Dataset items
-- Begin --

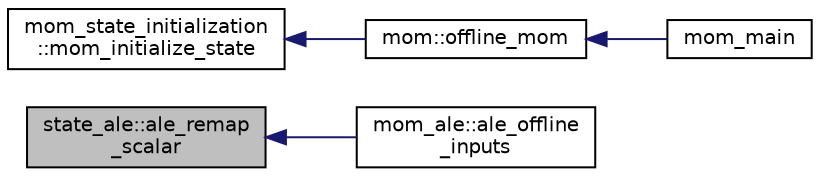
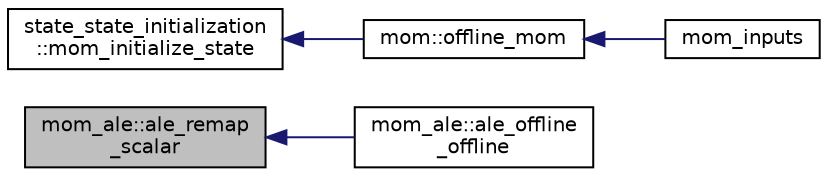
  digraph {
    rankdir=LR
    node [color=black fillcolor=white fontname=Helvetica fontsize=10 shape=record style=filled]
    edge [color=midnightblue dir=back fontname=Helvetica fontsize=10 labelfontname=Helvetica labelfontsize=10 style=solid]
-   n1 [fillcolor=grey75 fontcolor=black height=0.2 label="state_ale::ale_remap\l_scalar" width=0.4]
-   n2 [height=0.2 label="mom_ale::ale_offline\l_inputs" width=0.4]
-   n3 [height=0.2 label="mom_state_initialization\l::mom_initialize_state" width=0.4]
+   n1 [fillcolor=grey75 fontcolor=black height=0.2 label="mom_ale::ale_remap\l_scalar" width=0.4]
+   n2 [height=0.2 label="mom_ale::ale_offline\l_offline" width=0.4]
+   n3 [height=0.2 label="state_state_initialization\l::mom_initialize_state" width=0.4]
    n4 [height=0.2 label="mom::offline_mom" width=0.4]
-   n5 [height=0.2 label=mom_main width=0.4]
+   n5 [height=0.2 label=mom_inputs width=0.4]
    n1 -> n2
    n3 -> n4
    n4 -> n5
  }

-- End --

### Your instructions
Rewrite the material above as a numbered list with one line per item. Skip blank lines and omit the pictures.

### Exercise result
1.   digraph {
2.     rankdir=LR
3.     node [color=black fillcolor=white fontname=Helvetica fontsize=10 shape=record style=filled]
4.     edge [color=midnightblue dir=back fontname=Helvetica fontsize=10 labelfontname=Helvetica labelfontsize=10 style=solid]
5. -   n1 [fillcolor=grey75 fontcolor=black height=0.2 label="state_ale::ale_remap\l_scalar" width=0.4]
6. -   n2 [height=0.2 label="mom_ale::ale_offline\l_inputs" width=0.4]
7. -   n3 [height=0.2 label="mom_state_initialization\l::mom_initialize_state" width=0.4]
8. +   n1 [fillcolor=grey75 fontcolor=black height=0.2 label="mom_ale::ale_remap\l_scalar" width=0.4]
9. +   n2 [height=0.2 label="mom_ale::ale_offline\l_offline" width=0.4]
10. +   n3 [height=0.2 label="state_state_initialization\l::mom_initialize_state" width=0.4]
11.     n4 [height=0.2 label="mom::offline_mom" width=0.4]
12. -   n5 [height=0.2 label=mom_main width=0.4]
13. +   n5 [height=0.2 label=mom_inputs width=0.4]
14.     n1 -> n2
15.     n3 -> n4
16.     n4 -> n5
17.   }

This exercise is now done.